(Blok teks):
'''
Jika disabilitas secara umum diartikan sebagai suatu keadaan dari keterbatasan diri baik secara fisik, mental, sensorik, maupun kognisi, entah kita suka atau tak suka sesungguhnya kita semua adalah calon-calon potensial penyandang disabilitas.
Buddhisme mengenal apa yang disebut sebagai Tiga Corak Kehidupan, salah satu ajaran terpenting. Dalam bahasa Indonesia, tiga corak tersebut adalah tanpa inti, ketidakmemuaskan, dan ketidakkekalan. Dengan begitu, menurut Buddhisme, seluruh hal dalam kehidupan yang bersyarat dan berasal dari bentukan akan mengandung tiga ciri tersebut.
Secara akal atau logika belaka, kebanyakan orang mampu memahami tiga ciri itu dan tanpa ragu memberikan persetujuan atasnya. Sebagai contoh tentang ketidakkekalan: siapakah di antara kita yang sanggup membantah bahwa hidup ini fana? Tak ada yang abadi kecuali perubahan itu sendiri.
Namun dalam tataran yang lebih tinggi, ketika kita bicara tentang pemahaman secara batiniah yang meresap dalam-dalam hingga sumsum tulang, soalnya menjadi berbeda: hanya sedikit yang sungguh-sungguh meresapi makna tiga corak tersebut dan menjalani kehidupannya dengan selalu sadar bahwa hidup ini tidak berinti, tidak memuaskan, dan tidak kekal.
Mari ambil contoh kasus orang-orang difabel, mereka yang memiliki keterbatasan tertentu seperti kehilangan sebagian anggota badan khususnya tangan atau kaki, keterbelakangan mental, atau kelumpuhan dan ketidakmampuan melihat, mendengar atau berbicara.
'''
(Informasi yang ditampilkan):
'''
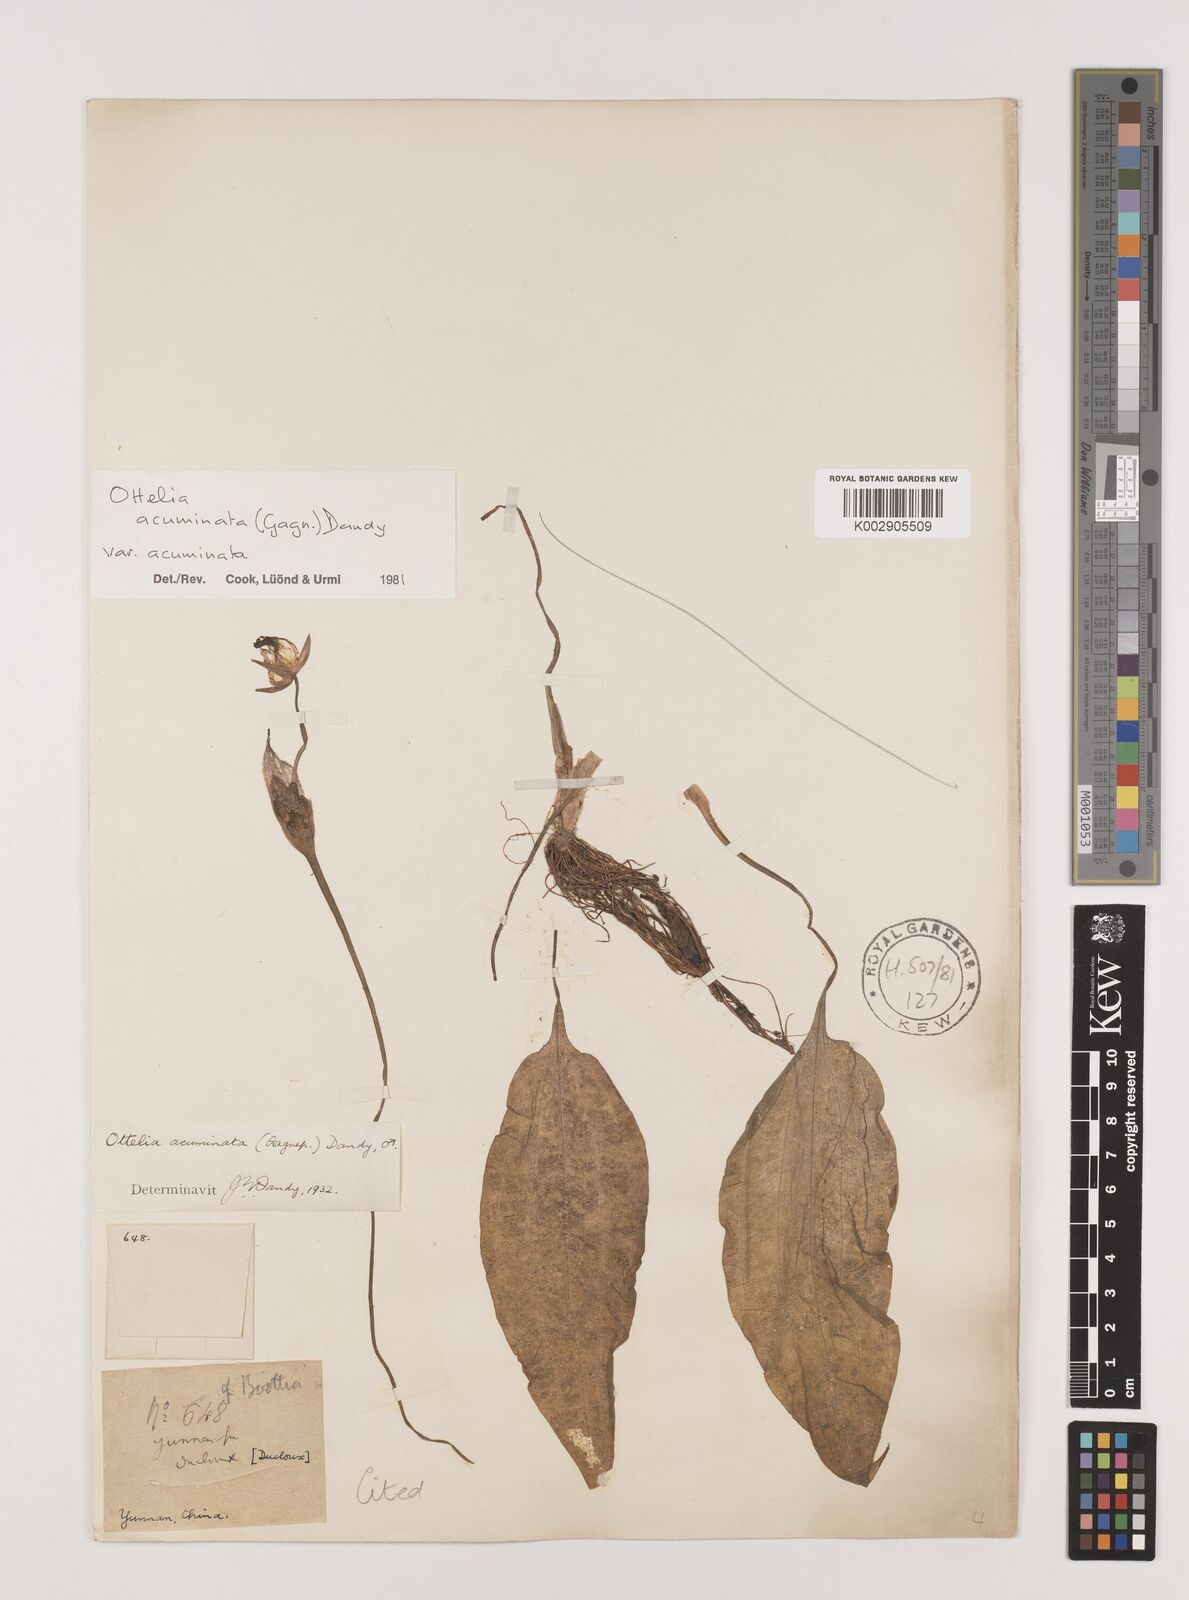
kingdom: Plantae
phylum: Tracheophyta
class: Liliopsida
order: Alismatales
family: Hydrocharitaceae
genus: Ottelia
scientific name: Ottelia acuminata
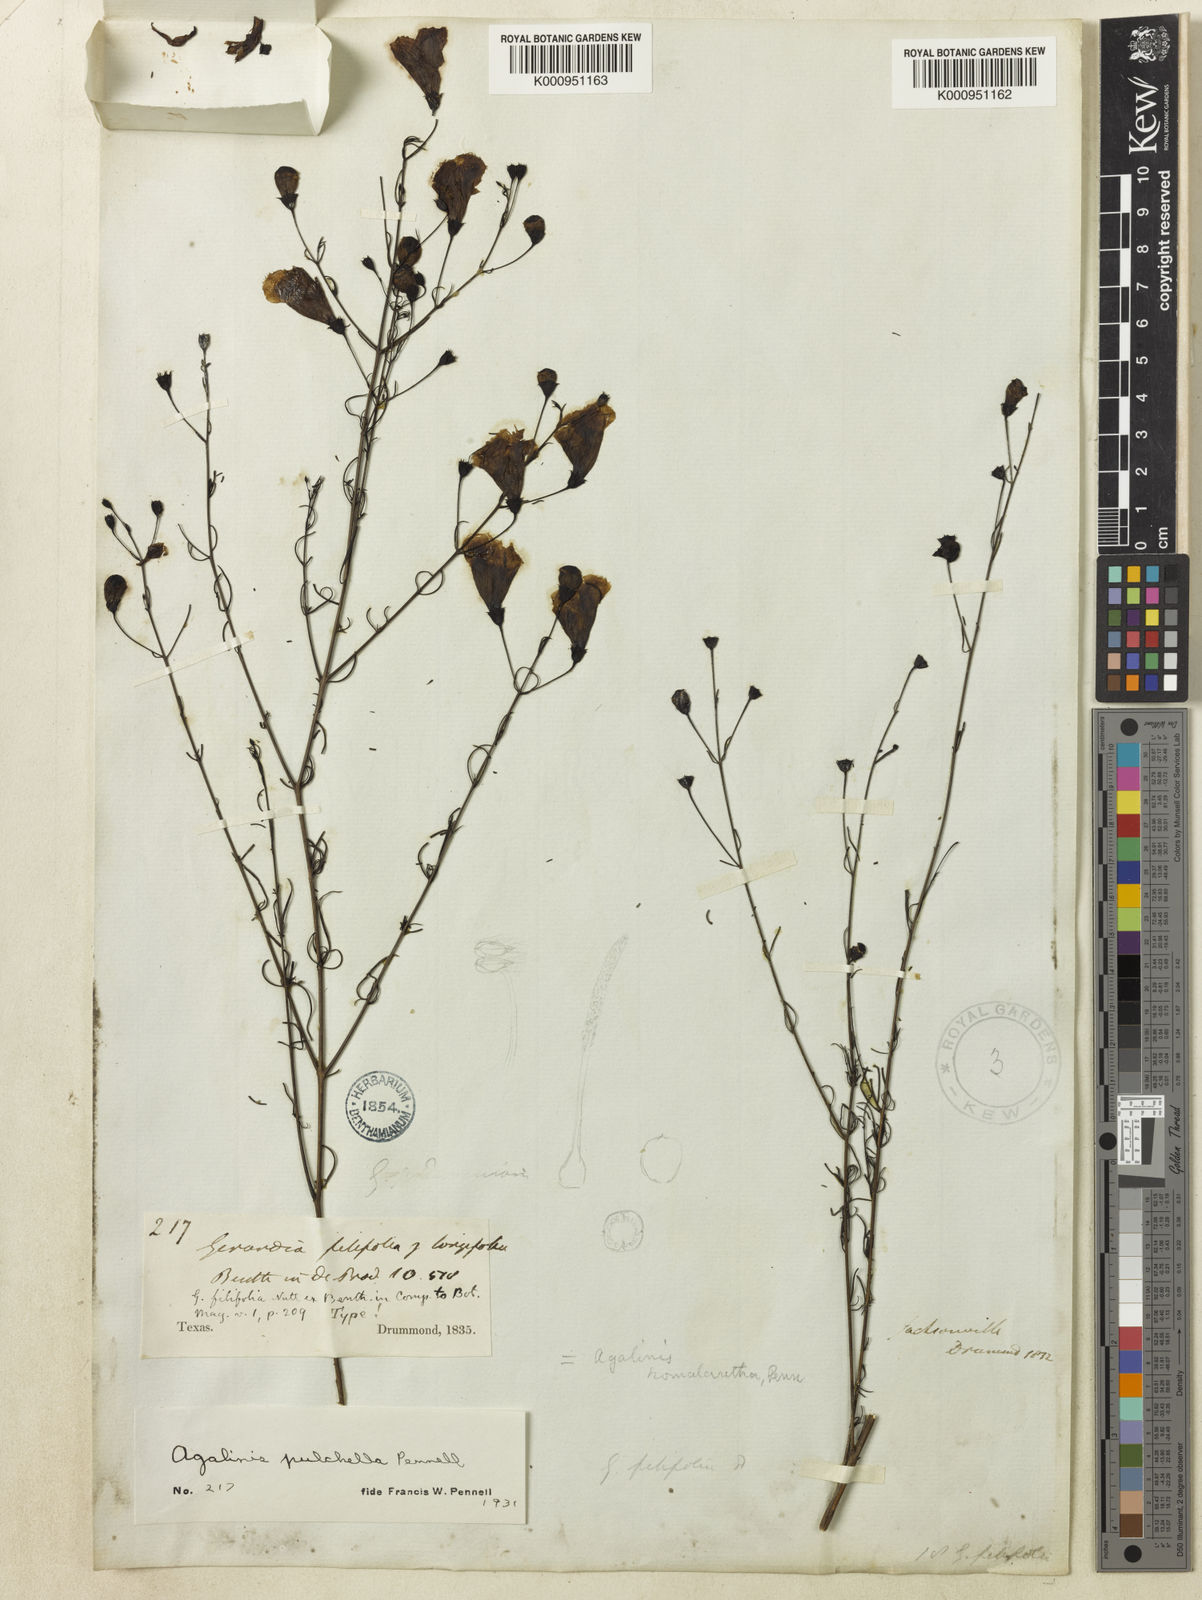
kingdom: Plantae
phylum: Tracheophyta
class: Magnoliopsida
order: Lamiales
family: Orobanchaceae
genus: Agalinis
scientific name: Agalinis pulchella
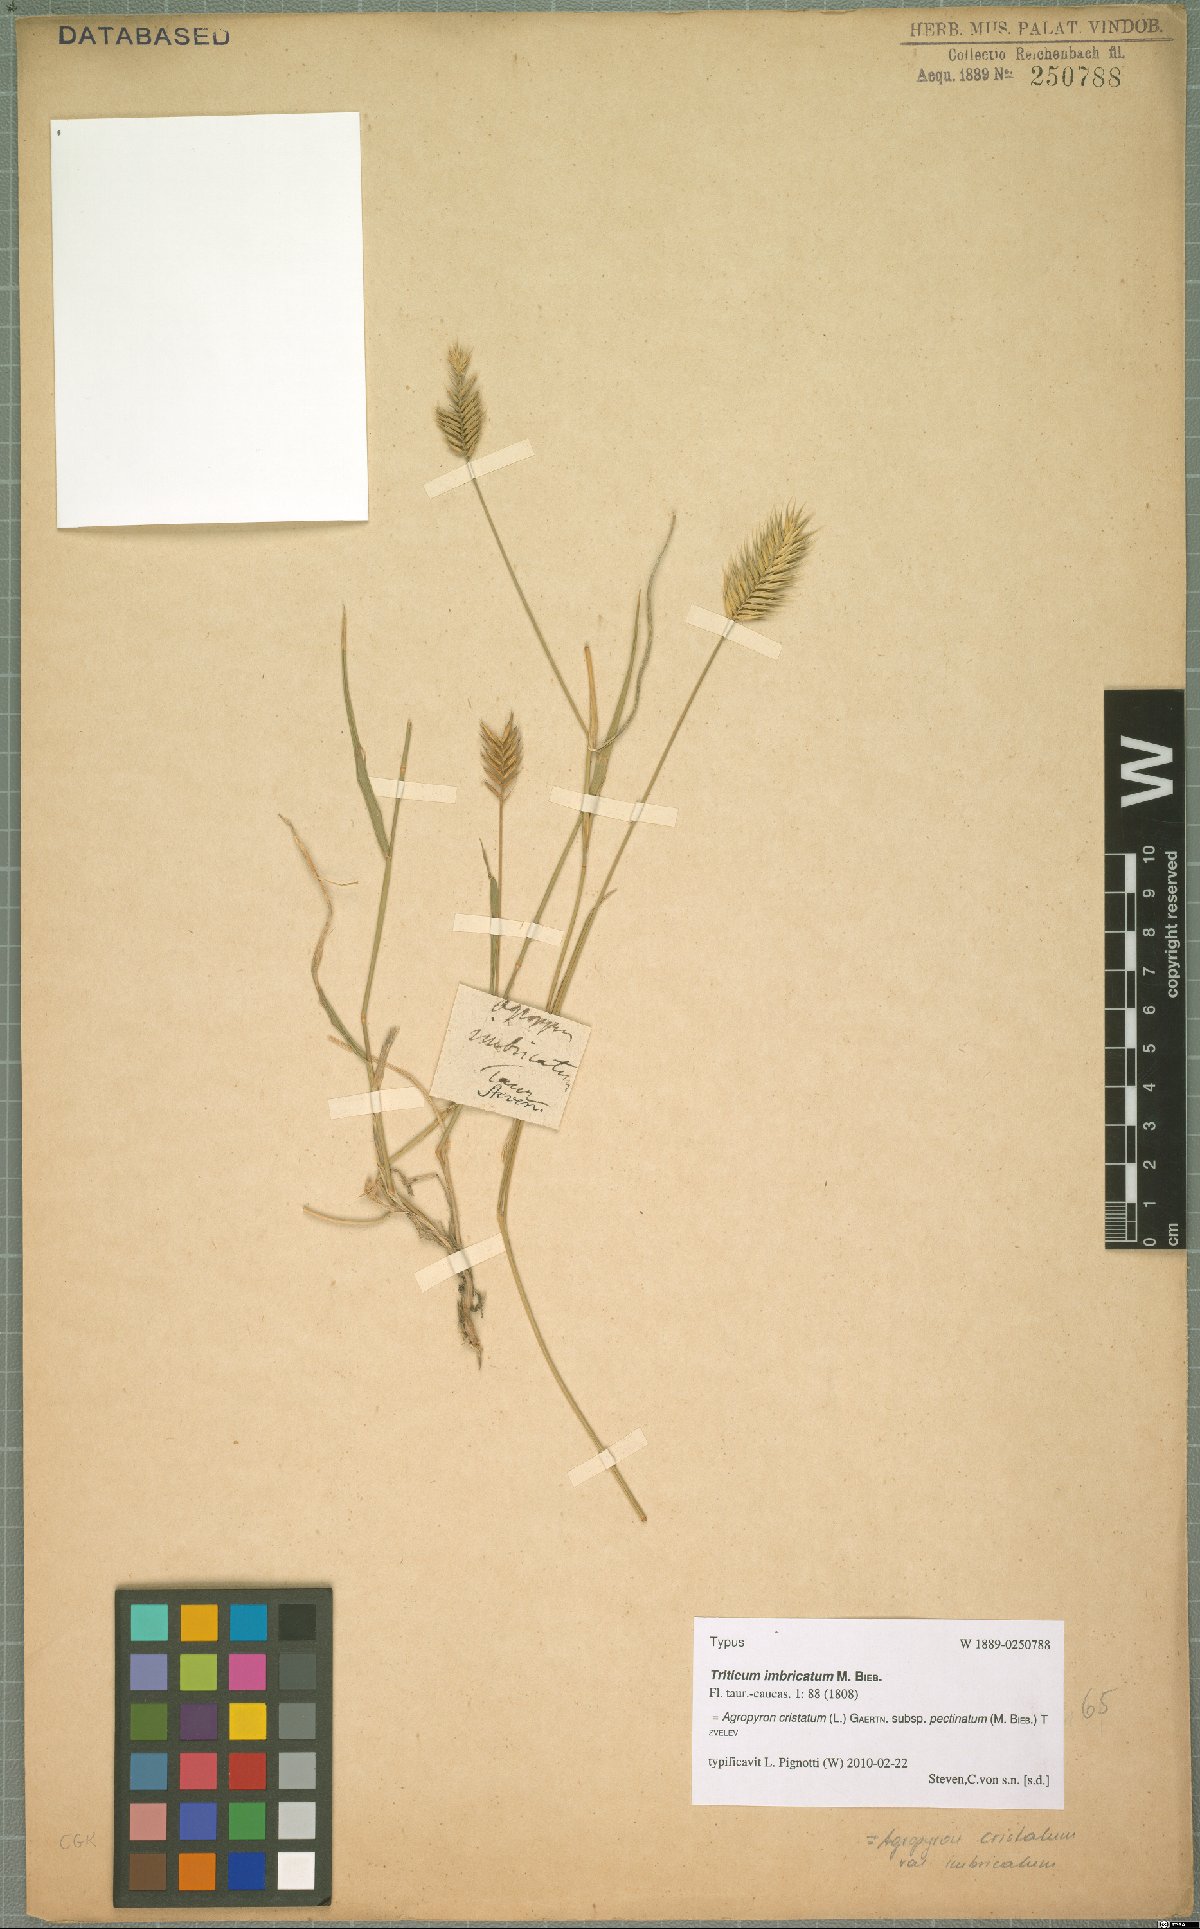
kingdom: Plantae
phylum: Tracheophyta
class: Liliopsida
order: Poales
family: Poaceae
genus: Agropyron
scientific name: Agropyron cristatum
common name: Crested wheatgrass
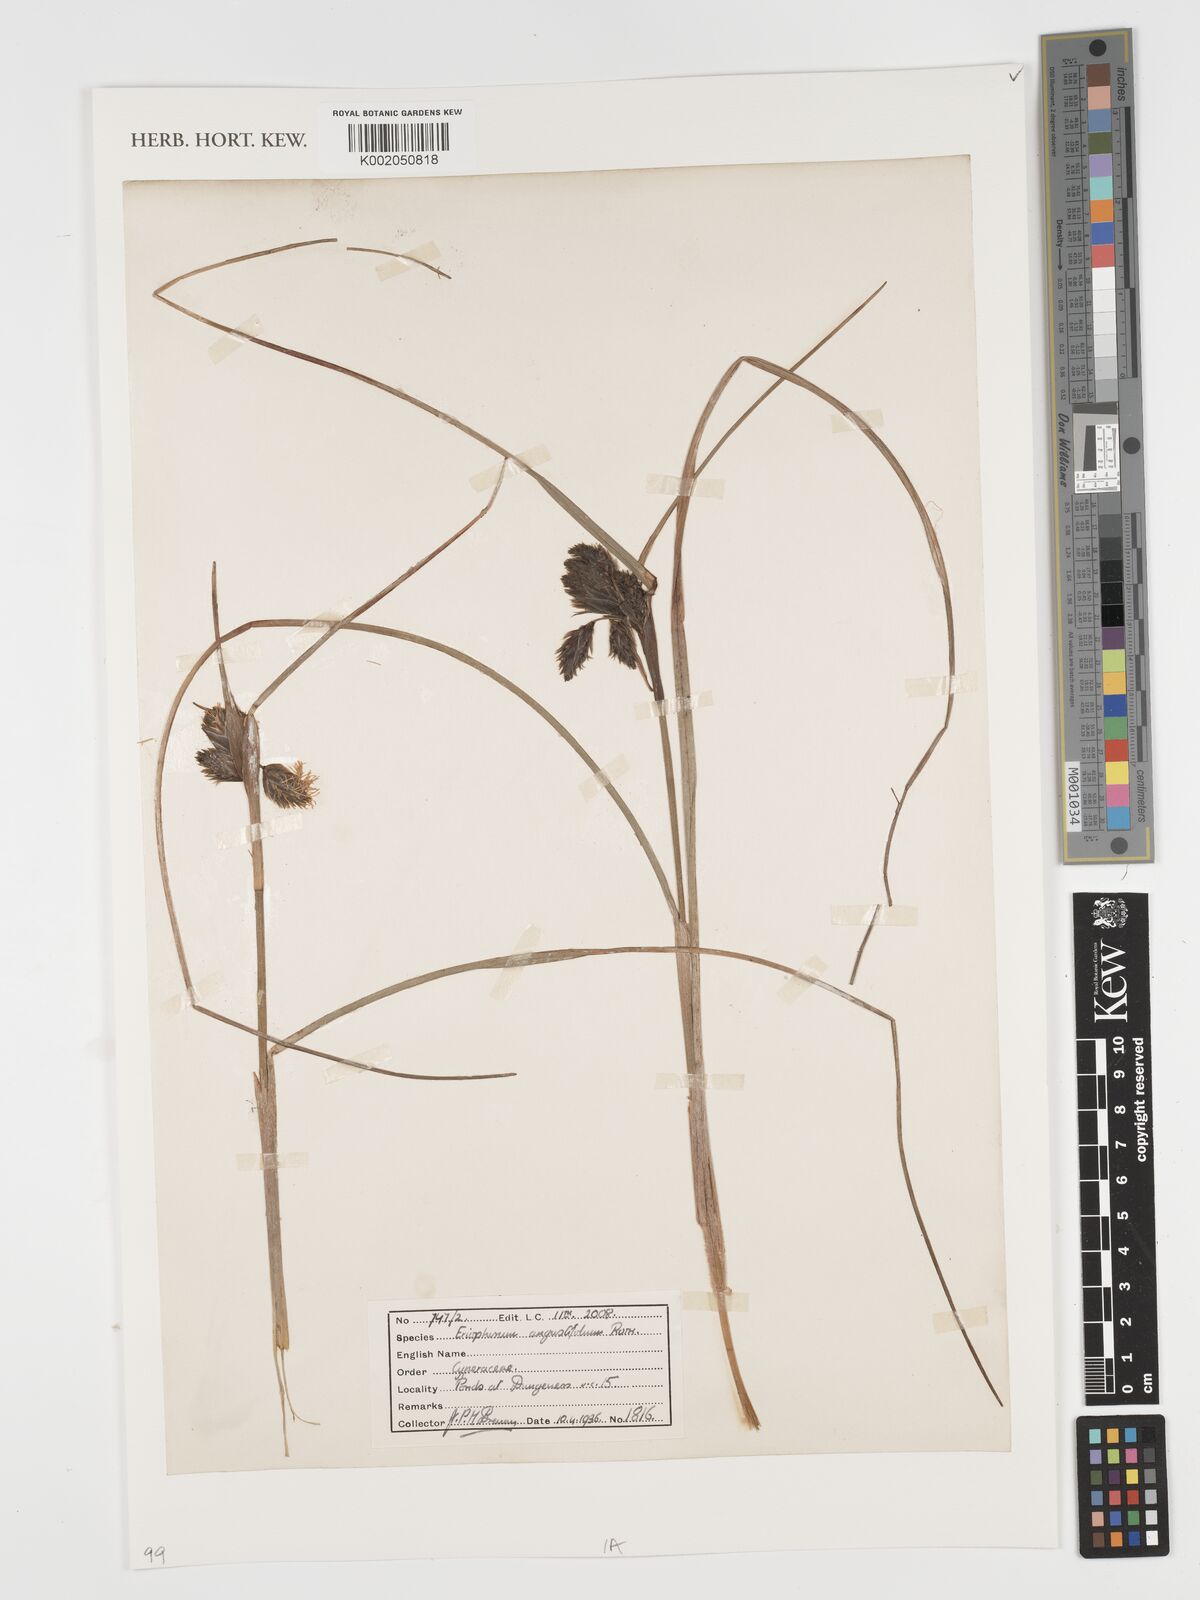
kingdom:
'''
(Tugas 1):
Ringkas paragraf dalam teks tentang disabilitas dan Buddhisme yang diawali "Buddhisme mengenal" menjadi daftar poin singkat yang tetap memuat fakta utamanya.
(Tugas 2):
Teruskan teks tentang disabilitas dan Buddhisme, dimulai setelah kalimat terakhirnya.
Data di atas diambil dari sumber yang berbeda.

(Jawaban benar 1):
- Tiga Corak Kehidupan adalah salah satu ajaran terpenting dalam Buddhisme.
- Ketiga corak itu adalah tanpa inti, ketidakmemuaskan, dan ketidakkekalan.
- Menurut Buddhisme, semua hal dalam kehidupan yang bersyarat dan berasal dari bentukan mengandung ketiga ciri tersebut.

(Jawaban benar 2):
Salah satu penyebab mengapa di negara kita masih amat minim kepedulian untuk menyediakan ruang publik dan sarana perkotaan yang nyaman bagi penyandang disabilitas, adalah karena sebagian besar kita yang berfisik “sempurna” ini “lupa” bahwa fisik “sempurna” yang kita kira milik kita statusnya hanyalah hak guna dan tidak kekal. Dengan begitu, cepat atau lambat sangatlah mungkin siapa pun dari kita kini menjadi penyandang disabilitas akibat suatu kecelakaan, penyakit, atau lainnya yang menyebabkan kita kehilangan satu atau lebih anggota badan atau kemampuan diri. Pendeknya, karena hidup ini getas, seperti yang telah disebutkan di awal, kita semua adalah calon potensial penyandang disabilitas.
Begitulah.
Karena tak cukup meresapi kefanaan hidup dan merasa kita memiliki hidup ini, kita mengira para difabel adalah sang liyan, yang lain. Kita menyepelekan disabilitas sebagai persoalan yang tak bersangkut-paut dengan urusan kita yang berfisik “sempurna” ini, bahwa semua anggota tubuh dan kemampuan diri kita akan tetap ada untuk melayani keinginan kita. Dalam kenyataan, seiring waktu berlalu dan umur bertambah, apa yang kini tampak sangat mudah dilakukan menjadi semakin sulit dan merepotkan: ketika kini kita mudah saja berlari secepat mungkin saat dikejar anjing gila, misalnya, maka tatkala umur menua bahkan sekadar berjalan pun harus dibantu dengan tongkat.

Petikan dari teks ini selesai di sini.